Pourriez-vous nous rappeler comment est né le Centre Saint-Merry ?
Dans les années 70, le quartier des Halles est totalement transformé, le Musée Beaubourg est inauguré. C’est un nouvel espace de vie qui se crée au centre de Paris. Ces transformations vont avoir un impact très important sur la population du quartier. Si beaucoup d’habitants partent, d’autres arrivent, attirés par l’ambiance artistique et plus bohème qui prend forme. C’est pour accompagner cette transformation qu’en 1975, François Marty, archevêque de Paris, va initier la création d’un lieu pastoral original dans l’église Saint- Merry. C’était une paroisse classique, qui se vidait petit à petit. Autour d’elle, va être créé un centre pastoral – Centre pastoral Halles-Beaubourg, puis Centre pastoral Saint-Merry qui, selon le souhait du cardinal Marty, aura vocation à dessiner « des chemins nouveaux pour l’Église » dans un quartier où la société elle-même exprime et construit alors des choses nouvelles. Ce centre va s’adresser non plus seulement aux habitants du quartier mais à une population plus large intéressée par ce projet d’Église. Il va aussi accueillir des per- sonnes qui étaient mal ou pas accueillies dans l’Église : des divorcés, des homosexuels, ou, quelle qu’en soit la raison, des personnes qui étaient en marge de l’Église.

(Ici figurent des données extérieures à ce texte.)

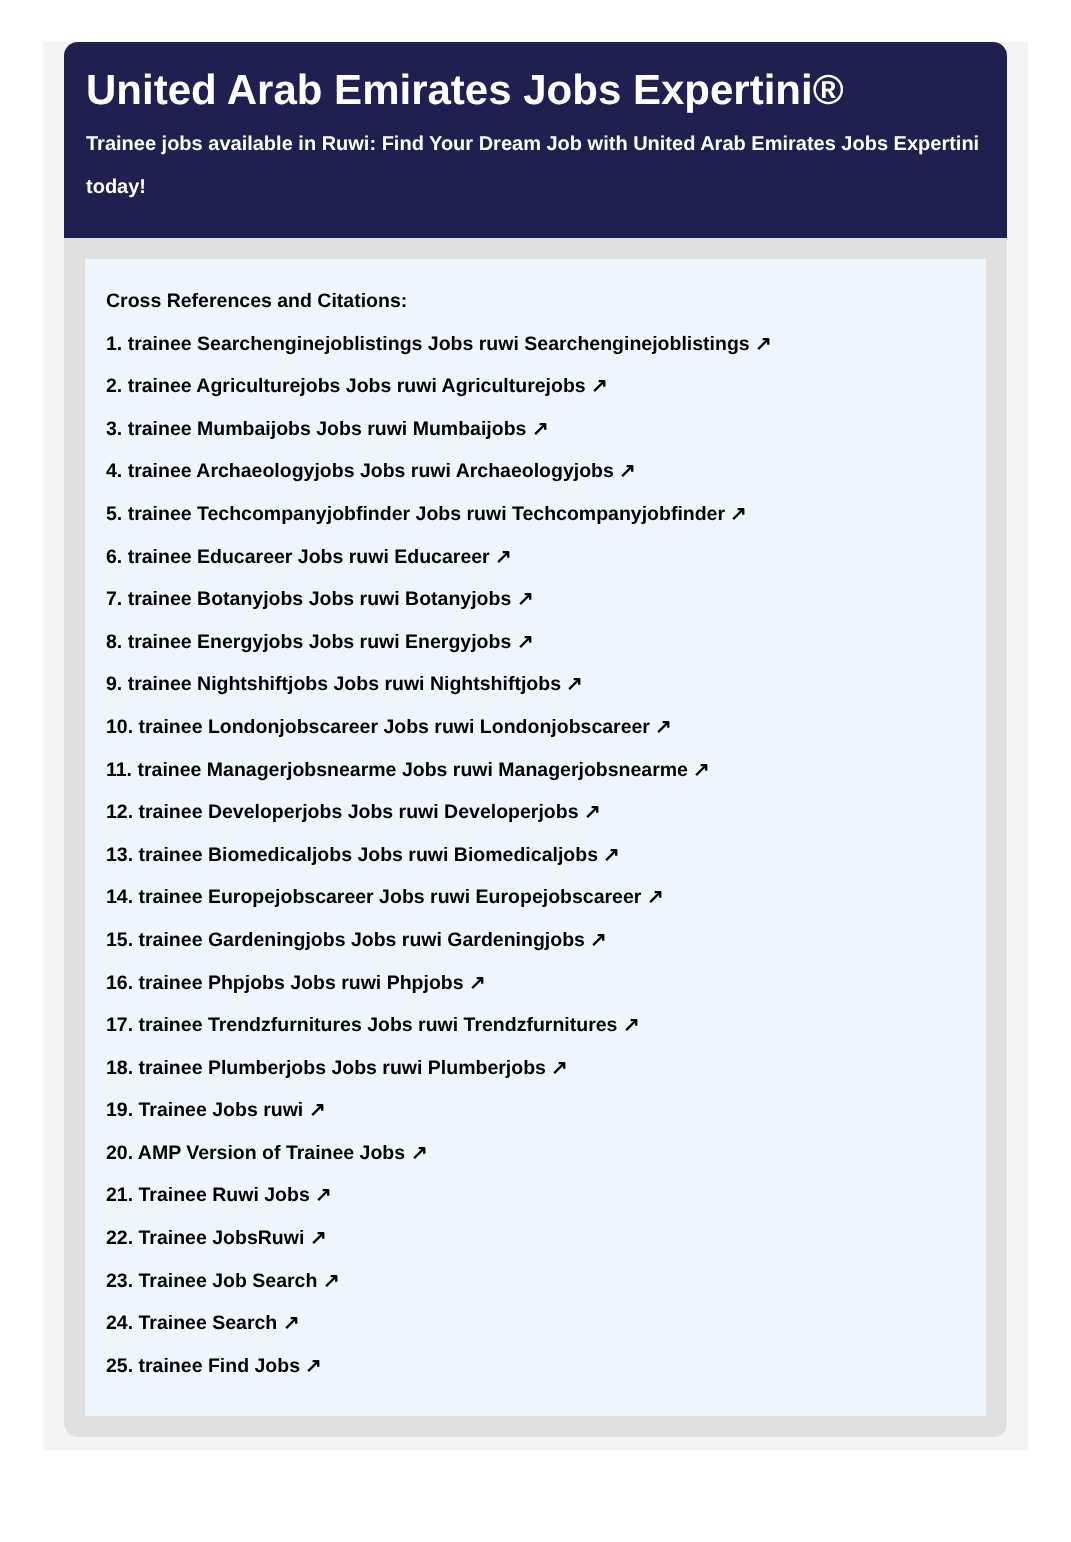United Arab Emirates Jobs Expertini®
Trainee jobs available in Ruwi: Find Your Dream Job with United Arab Emirates Jobs Expertini today!
Cross References and Citations:
1. trainee Searchenginejoblistings Jobs ruwi Searchenginejoblistings ↗
2. trainee Agriculturejobs Jobs ruwi Agriculturejobs ↗
3. trainee Mumbaijobs Jobs ruwi Mumbaijobs ↗
4. trainee Archaeologyjobs Jobs ruwi Archaeologyjobs ↗
5. trainee Techcompanyjobfinder Jobs ruwi Techcompanyjobfinder ↗
6. trainee Educareer Jobs ruwi Educareer ↗
7. trainee Botanyjobs Jobs ruwi Botanyjobs ↗
8. trainee Energyjobs Jobs ruwi Energyjobs ↗
9. trainee Nightshiftjobs Jobs ruwi Nightshiftjobs ↗
10. trainee Londonjobscareer Jobs ruwi Londonjobscareer ↗
11. trainee Managerjobsnearme Jobs ruwi Managerjobsnearme ↗
12. trainee Developerjobs Jobs ruwi Developerjobs ↗
13. trainee Biomedicaljobs Jobs ruwi Biomedicaljobs ↗
14. trainee Europejobscareer Jobs ruwi Europejobscareer ↗
15. trainee Gardeningjobs Jobs ruwi Gardeningjobs ↗
16. trainee Phpjobs Jobs ruwi Phpjobs ↗
17. trainee Trendzfurnitures Jobs ruwi Trendzfurnitures ↗
18. trainee Plumberjobs Jobs ruwi Plumberjobs ↗
19. Trainee Jobs ruwi ↗
20. AMP Version of Trainee Jobs ↗
21. Trainee Ruwi Jobs ↗
22. Trainee JobsRuwi ↗
23. Trainee Job Search ↗
24. Trainee Search ↗
25. trainee Find Jobs ↗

Autour de ce projet, vont être mises en place une gouvernance basée sur la coresponsabilité entre les prêtres et les laïcs, une liturgie du partage, où l’annonce de la Parole est première, où des femmes peuvent commenter les Écritures, où l’espace de la célébration est repensé pour être plus fraternel, plus accueillant. La communauté va aussi être solidaire du monde en accueillant des réfugiés latino-américains, comme Dom Helder Camara, des réfugiés d’Union soviétique ou du Moyen-Orient. Elle va être aux côtés de Coluche lorsqu’il créera les Restos du Cœur.
Le Centre est aujourd’hui fermé. Comment survit-il ?
Oui, il a été brutalement fermé en mars 2021 par l’archevêché de Paris. Alors, à travers l’ouvrage Et vous m’avez accueilli (écrit avec les amis de Saint-Merry Hors- les-Murs, publié aux éditions Salvator), nous avons voulu rendre hommage aux plus de 12000 personnes qui ont, en quelques jours, signé la pétition demandant sa réouverture et aux 400 personnes qui ont témoigné, de manière très émouvante, de ce qu’elles ont vécu et de ce qu’elles doivent au Centre Saint-Merry. Mais la fermeture physique n’a pas dissous la communauté qui continue bel et bien d’exister. Le centre s’appelle maintenant « Saint-Merry Hors-les-Murs » et ses membres travaillent à un nouveau projet pastoral, dans la lignée de sa mission originelle toujours d’actualité : annoncer l’Évangile au monde d’aujourd’hui, en particulier aux marges de l’Église qui sont, plus que jamais, en demande de nourriture spirituelle et de bienveillance fraternelle.
Dans les présentations de l’ouvrage, il est dit que vous souhaitez redonner un souffle à la vie de l’Église. C’est-à-dire ?
L’approche pastorale de Saint-Merry a été portée, depuis 45 ans, par un esprit de recherche, d’accueil, d’écoute et de solidarité ancré dans les réalités contemporaines, associant prêtres et laïcs unis dans une relation de coresponsabilité au service de l’annonce de l’Évangile. Alors la communauté vit la fermeture du Centre comme une chance de renaissance. Tout le travail engagé vise à repenser, reformuler et réinvestir les fondamentaux d’origine : innovation dans la liturgie et dans une gouvernance fondée sur la coresponsabilité, accueil inconditionnel, engagement dans la solidarité, ouverture à la culture, ancrage dans une fraternité vivante, association présentielle et distancielle pour faire communauté au service de l’annonce de la Bonne Nouvelle. Grâce à son expérience et à ce renouveau, Saint-Merry Hors-les-Murs veut s’inscrire pleinement et positivement dans la réflexion engagée par le pape François sur la synodalité.